**IHRE AUFGABE**: Geben Sie die folgenden Daten vollständig und Zeile für Zeile unverändert aus, lassen Sie dabei aber die Bilder weg.

**ZU PRÜFENDE DATEN**:
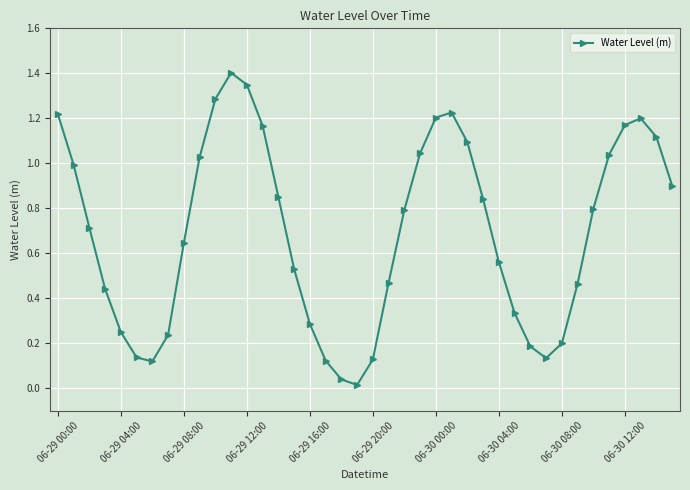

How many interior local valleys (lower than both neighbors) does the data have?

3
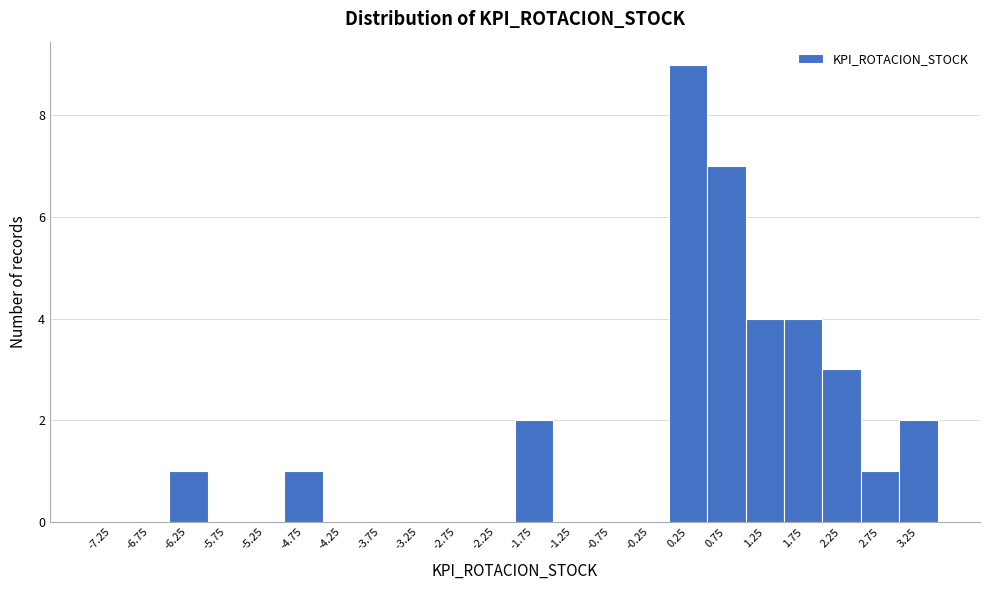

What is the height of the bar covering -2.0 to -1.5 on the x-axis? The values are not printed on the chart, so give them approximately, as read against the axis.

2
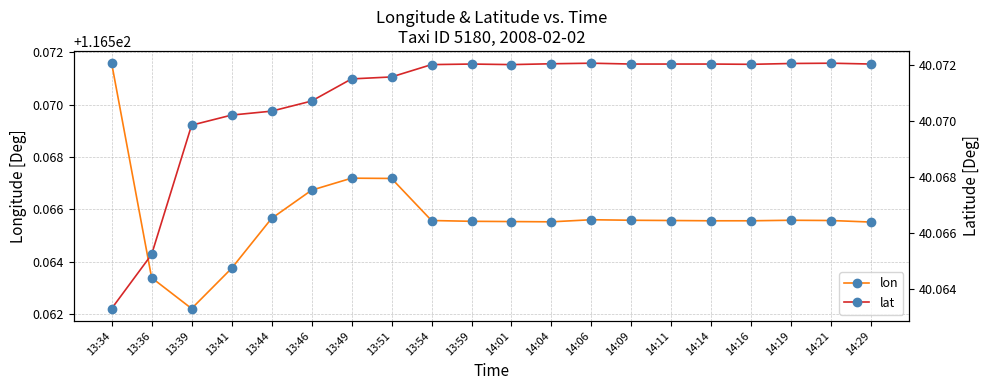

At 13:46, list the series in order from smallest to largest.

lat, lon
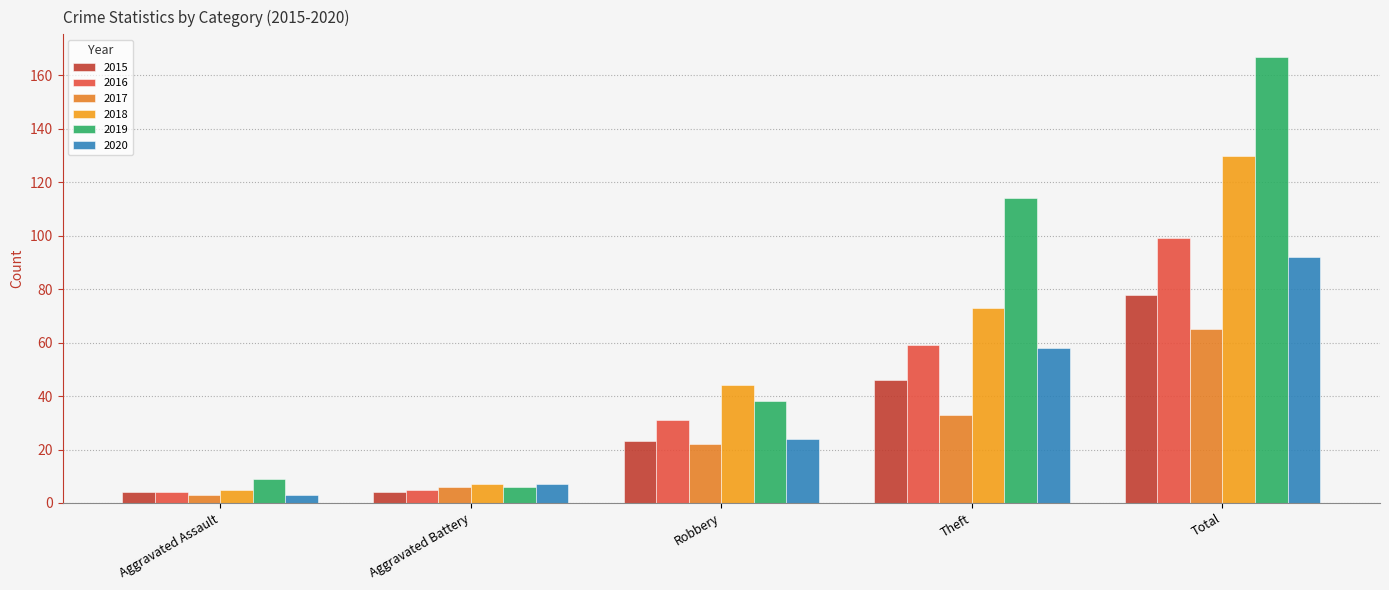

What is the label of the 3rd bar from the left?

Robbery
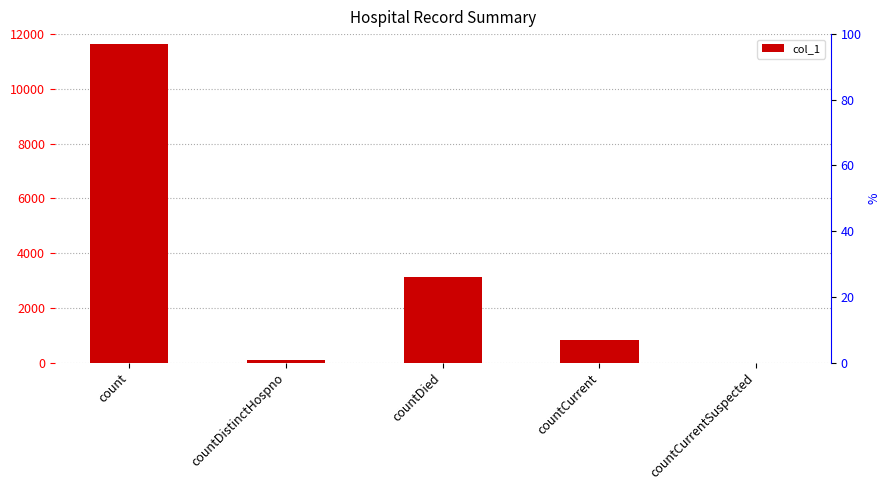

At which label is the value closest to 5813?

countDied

**LÖSUNG DER AUFGABE**:
How many interior local valleys (lower than both neighbors) does the data have?

3

What is the height of the bar covering -2.0 to -1.5 on the x-axis? The values are not printed on the chart, so give them approximately, as read against the axis.

2

At 13:46, list the series in order from smallest to largest.

lat, lon

What is the label of the 3rd bar from the left?

Robbery

At which label is the value closest to 5813?

countDied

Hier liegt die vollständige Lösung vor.